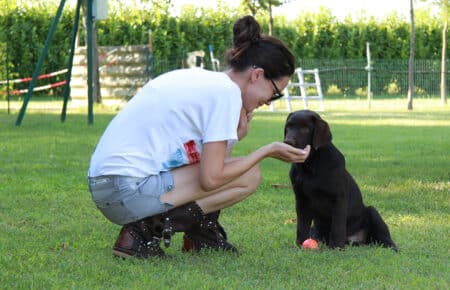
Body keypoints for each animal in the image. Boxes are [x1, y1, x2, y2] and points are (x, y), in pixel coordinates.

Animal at [284, 110, 398, 250]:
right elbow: (302, 225)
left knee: (384, 237)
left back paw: (392, 247)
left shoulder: (338, 199)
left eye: (305, 129)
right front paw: (300, 244)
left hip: (372, 212)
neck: (311, 165)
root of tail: (356, 240)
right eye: (288, 127)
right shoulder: (301, 200)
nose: (287, 142)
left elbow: (337, 225)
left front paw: (336, 246)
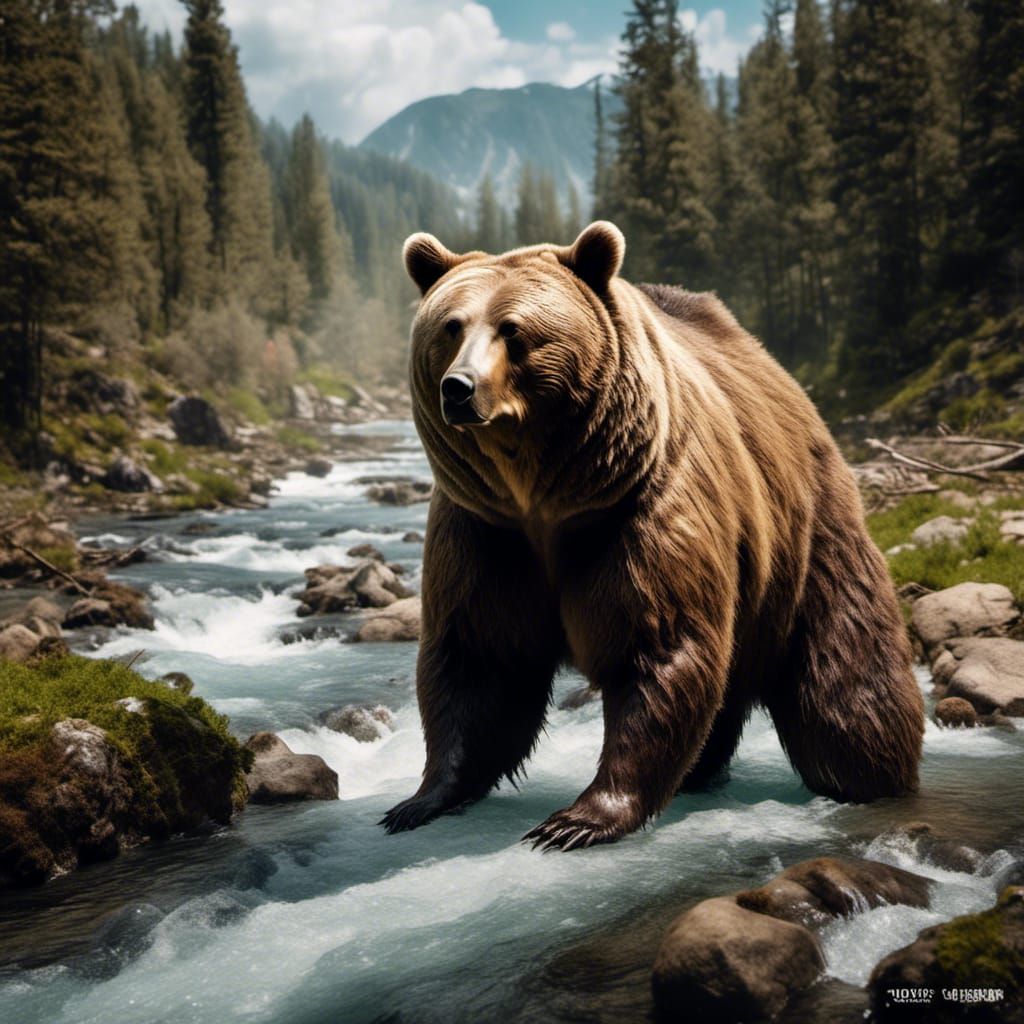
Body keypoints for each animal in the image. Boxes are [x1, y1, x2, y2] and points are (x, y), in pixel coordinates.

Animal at [381, 221, 924, 851]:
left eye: (512, 328)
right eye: (451, 325)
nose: (459, 388)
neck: (541, 490)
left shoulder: (637, 509)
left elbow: (657, 646)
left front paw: (576, 819)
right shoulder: (485, 528)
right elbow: (479, 656)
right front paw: (421, 799)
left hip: (808, 528)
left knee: (844, 675)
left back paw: (874, 776)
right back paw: (700, 773)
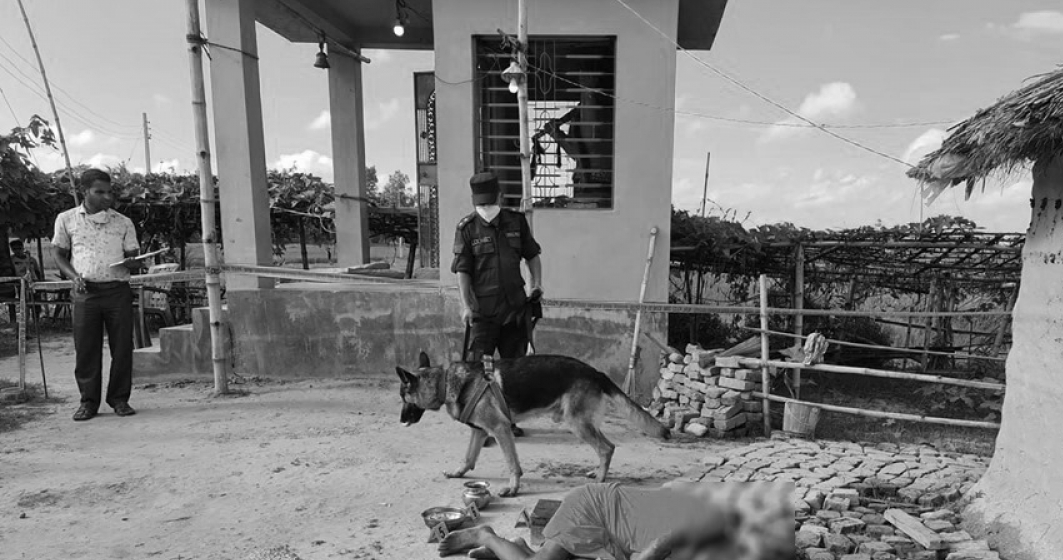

• **ABOUT THIS TASK**
Transcribe all entries above exactly. Omit the pictures.

• **RESPONSE TO THIS TASK**
Body keypoints for each animal in the image. Boxes are [x1, y1, x2, y2] and points are (x, y), in pixel coordinates.

Animal at [284, 110, 398, 250]:
right elbow: (302, 225)
left knee: (384, 237)
left back paw: (392, 247)
left shoulder: (338, 199)
left eye: (305, 129)
right front paw: (300, 244)
left hip: (372, 212)
neck: (311, 165)
root of tail: (356, 240)
right eye: (288, 127)
right shoulder: (301, 200)
nose: (287, 142)
left elbow: (337, 225)
left front paw: (336, 246)
Body keypoints for each animal in the image. Boxes are [x1, y1, x2, y2] and points are (x, y), in pixel coordinates.

Animal at [381, 221, 924, 851]:
left eye: (512, 328)
right eye: (451, 325)
nose: (459, 388)
neck: (541, 490)
left shoulder: (637, 509)
left elbow: (657, 646)
left front paw: (576, 819)
right shoulder: (485, 528)
right elbow: (479, 656)
right front paw: (421, 799)
left hip: (808, 528)
left knee: (844, 675)
left back paw: (874, 776)
right back paw: (700, 773)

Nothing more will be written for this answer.